DATASET |
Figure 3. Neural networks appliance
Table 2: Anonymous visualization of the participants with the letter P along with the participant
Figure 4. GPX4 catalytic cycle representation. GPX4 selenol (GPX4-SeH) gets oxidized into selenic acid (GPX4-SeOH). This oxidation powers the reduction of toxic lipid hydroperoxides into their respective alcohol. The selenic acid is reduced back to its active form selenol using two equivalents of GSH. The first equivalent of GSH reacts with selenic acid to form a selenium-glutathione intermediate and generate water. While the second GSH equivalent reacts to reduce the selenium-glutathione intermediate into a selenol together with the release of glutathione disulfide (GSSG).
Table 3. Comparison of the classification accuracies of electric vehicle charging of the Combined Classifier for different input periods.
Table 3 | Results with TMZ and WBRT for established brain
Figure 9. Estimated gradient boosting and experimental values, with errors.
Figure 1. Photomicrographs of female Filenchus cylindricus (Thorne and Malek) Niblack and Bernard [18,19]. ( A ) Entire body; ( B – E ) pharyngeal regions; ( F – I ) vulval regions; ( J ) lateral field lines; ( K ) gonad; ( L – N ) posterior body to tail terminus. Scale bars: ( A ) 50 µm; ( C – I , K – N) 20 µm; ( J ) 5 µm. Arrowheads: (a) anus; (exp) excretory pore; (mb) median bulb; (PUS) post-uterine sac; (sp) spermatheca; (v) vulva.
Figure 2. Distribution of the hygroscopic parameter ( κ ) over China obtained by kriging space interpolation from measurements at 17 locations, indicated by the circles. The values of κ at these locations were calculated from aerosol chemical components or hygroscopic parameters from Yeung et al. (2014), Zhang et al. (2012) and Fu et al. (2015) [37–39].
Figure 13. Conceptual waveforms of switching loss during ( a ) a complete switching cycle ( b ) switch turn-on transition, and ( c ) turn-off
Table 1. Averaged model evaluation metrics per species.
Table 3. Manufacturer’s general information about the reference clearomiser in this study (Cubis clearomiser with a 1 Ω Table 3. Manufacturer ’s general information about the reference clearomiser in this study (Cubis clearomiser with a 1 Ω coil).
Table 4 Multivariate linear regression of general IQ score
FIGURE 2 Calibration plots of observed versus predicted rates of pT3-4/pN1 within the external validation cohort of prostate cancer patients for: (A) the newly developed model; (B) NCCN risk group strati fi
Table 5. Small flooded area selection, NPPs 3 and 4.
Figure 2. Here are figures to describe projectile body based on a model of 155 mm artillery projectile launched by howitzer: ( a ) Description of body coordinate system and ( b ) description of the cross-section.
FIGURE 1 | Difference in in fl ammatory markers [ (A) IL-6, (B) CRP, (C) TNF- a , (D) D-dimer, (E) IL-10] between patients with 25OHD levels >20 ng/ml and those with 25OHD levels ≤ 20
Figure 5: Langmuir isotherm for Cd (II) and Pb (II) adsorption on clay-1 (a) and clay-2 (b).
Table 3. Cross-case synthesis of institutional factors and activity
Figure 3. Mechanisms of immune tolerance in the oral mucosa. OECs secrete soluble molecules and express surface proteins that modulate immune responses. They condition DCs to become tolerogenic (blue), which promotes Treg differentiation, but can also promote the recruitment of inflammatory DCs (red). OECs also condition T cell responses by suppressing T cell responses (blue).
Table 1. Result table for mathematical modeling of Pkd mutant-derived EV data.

EXERCISE DETAILS | Retype only this portion of the data above: the line containing "Table 5. Small", the line containing "Table 3. Cross-case", and all lines between them, exactly.

OUTPUT FOR THIS EXERCISE |
Table 5. Small flooded area selection, NPPs 3 and 4.
Figure 2. Here are figures to describe projectile body based on a model of 155 mm artillery projectile launched by howitzer: ( a ) Description of body coordinate system and ( b ) description of the cross-section.
FIGURE 1 | Difference in in fl ammatory markers [ (A) IL-6, (B) CRP, (C) TNF- a , (D) D-dimer, (E) IL-10] between patients with 25OHD levels >20 ng/ml and those with 25OHD levels ≤ 20
Figure 5: Langmuir isotherm for Cd (II) and Pb (II) adsorption on clay-1 (a) and clay-2 (b).
Table 3. Cross-case synthesis of institutional factors and activity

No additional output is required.